This MP's expenses fiddle thing should make us think about the nature of income tax.
It is a fact that no MP or other state employee or Quangocrat pays any income tax at all. The income tax notionally deducted from their pay is in reality simply a rebate to the rest of us, the non-state employed wealth creation sector.
An excellent double bubble benefit could be achieved from the fall out of the MP's tax fiddles by recognising that they and there cohorts don't pay tax anyway and making paying all state employees on an income tax free basis. This would achieve two things. It would keep Joe public always and forever right on the case of public spending as it would reveal the true price, and two it would ensure that such public spending was reduced year on year as every party would only get elected on the promise to do that.

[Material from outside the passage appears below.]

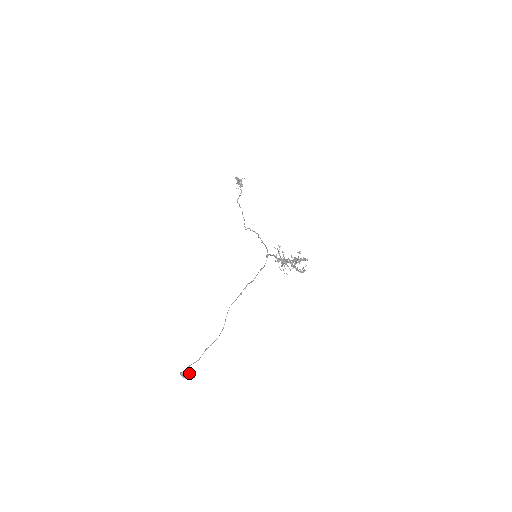
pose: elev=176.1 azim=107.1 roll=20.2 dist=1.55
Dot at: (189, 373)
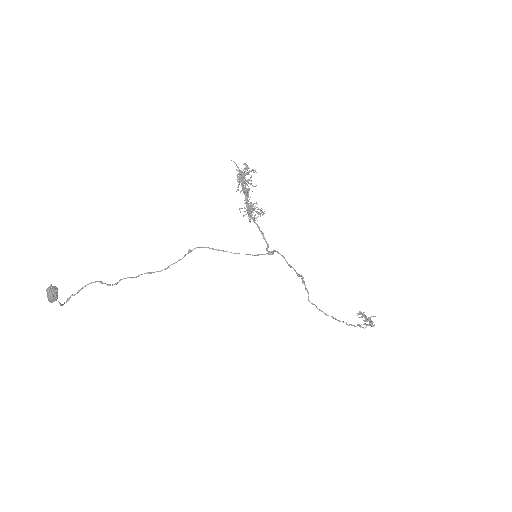
Dot at: (54, 288)
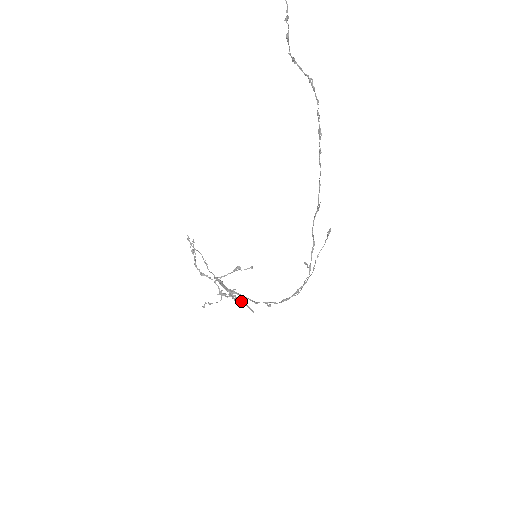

I appreciate that this ignores the ludicrously expensive pensions promise enjoyed by all state employees, but such state employees pay reform would go hand in hand with reform of state employees pensions. It is a given that the defined benefit schemes would all be replaced by defined contribution (money purchase) schemes and that pensions tax relief would be abolished.
3 comments:
Lola, good plan, but under my cunning 'flat tax system', all employees could/would be paid a gross-for-net figure (it's a maths thing - the corporation tax relief nets off exactly with the PAYE due, so provided the employer pays a flat tax on net profits plus wages) the correct amount of tax ends up being paid.
MW - How does your 'cunning plan' work for state employers then? It's still wealth creators money, not state money. I just cannot see why state employees and employers pay any tax including VAT at all. It's just a mad money go round.
Thinking about it they could pay LVT within in rents to landowners. I crrtainly don't think the 'state' should own any land at all.
I'm not so sure... The one definite advantage of making them pay tax and NI is that they'll see the magnitude of their depredations reflected in the pre- and post-tax figures in their payslips.